The heat from the braziers had reached unbearable proportions, and Orbilio shrugged off that symbol of his birthright, the toga. That was a real perk of being attached to the Security Police, dispensing with the toga. Heavy and unwieldy, it restricted a man’s movements, although gentlemanly attire was a necessary evil when mingling with the wealthy and the noble (and naturally he’d worn the black toga throughout the public mourning for Agrippa). However, life must move on, and nine days at standstill takes a heavy toll on commerce and industry, there was much catching up to be done.
‘Marcus!’ A young woman, pink and immaculate, swept into the room. ‘Am I terribly late?’
Who said informants were restricted to the dross of society, or that they should be exclusively male?
‘I’m early,’ he lied, drinking in Mevia’s full breasts and rounded hips as she turned the key in the lock.
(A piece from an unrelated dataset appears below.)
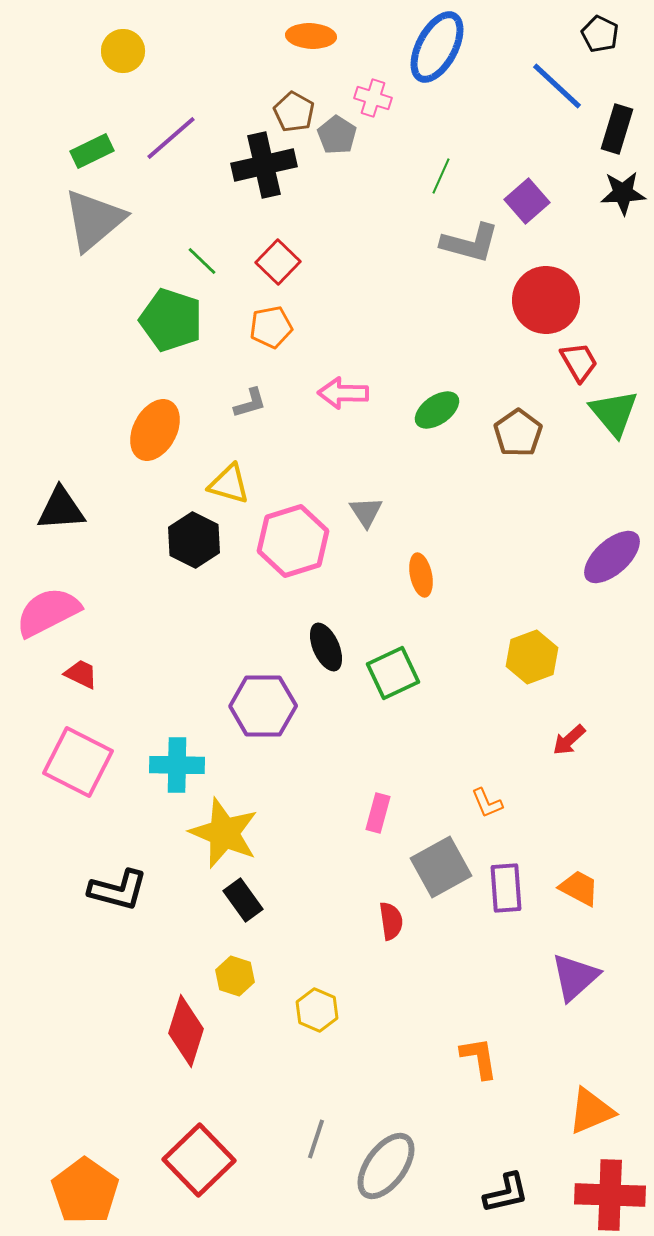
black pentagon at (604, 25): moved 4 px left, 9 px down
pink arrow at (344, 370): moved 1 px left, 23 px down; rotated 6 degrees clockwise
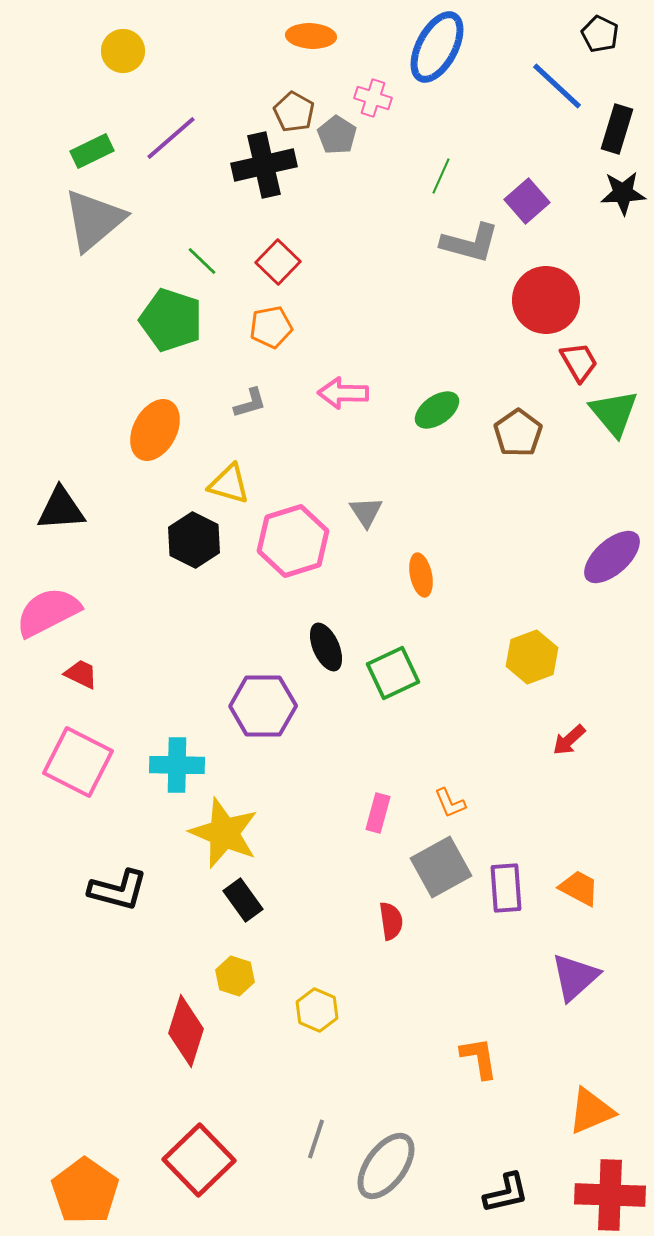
orange L-shape at (487, 803): moved 37 px left
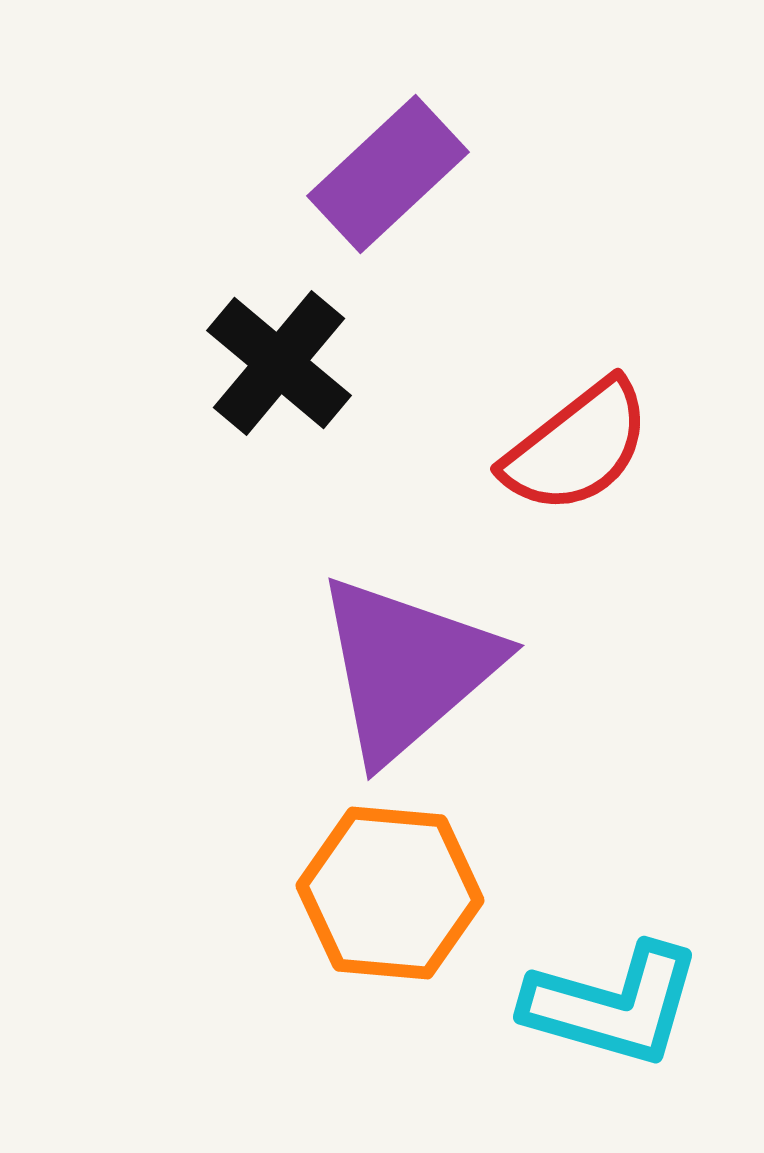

‘It’s this silly market day that causes so much chaos,’ she pouted. ‘You’d think we hadn’t had one for ten weeks, much less ten days.’
‘When you hold them every eight days, people become dependent upon the routine.’ Disrupt that routine and you disrupt the structure of their lives. Praise be to Jupiter, we’re right back on schedule. ‘So, Mevia. What have you got for me?’
‘Just myself,’ she purred, slipping off her sandals. ‘But you won’t be disappointed.’
Damn right, he thought, watching her girdle slide to the floor. The greatest threat to the Emperor came not from the army, but from wealthy merchants banding together and for that reason, he’d made contact with Mevia. The hem of her tunic rose with tantalizing slowness to reveal first a pair of finely turned ankles, then her shapely calves. Halting half-way up her thighs, Mevia turned slowly round, watching him over her shoulder as she teased the pale pink linen up over her bottom, then her back and then finally drew it over her head. Sometimes she had information about the activities of her pepper-merchant husband and sometimes he drew a blank. Well, it was his duty, in the interests of the Empire, to pursue every angle, was it not?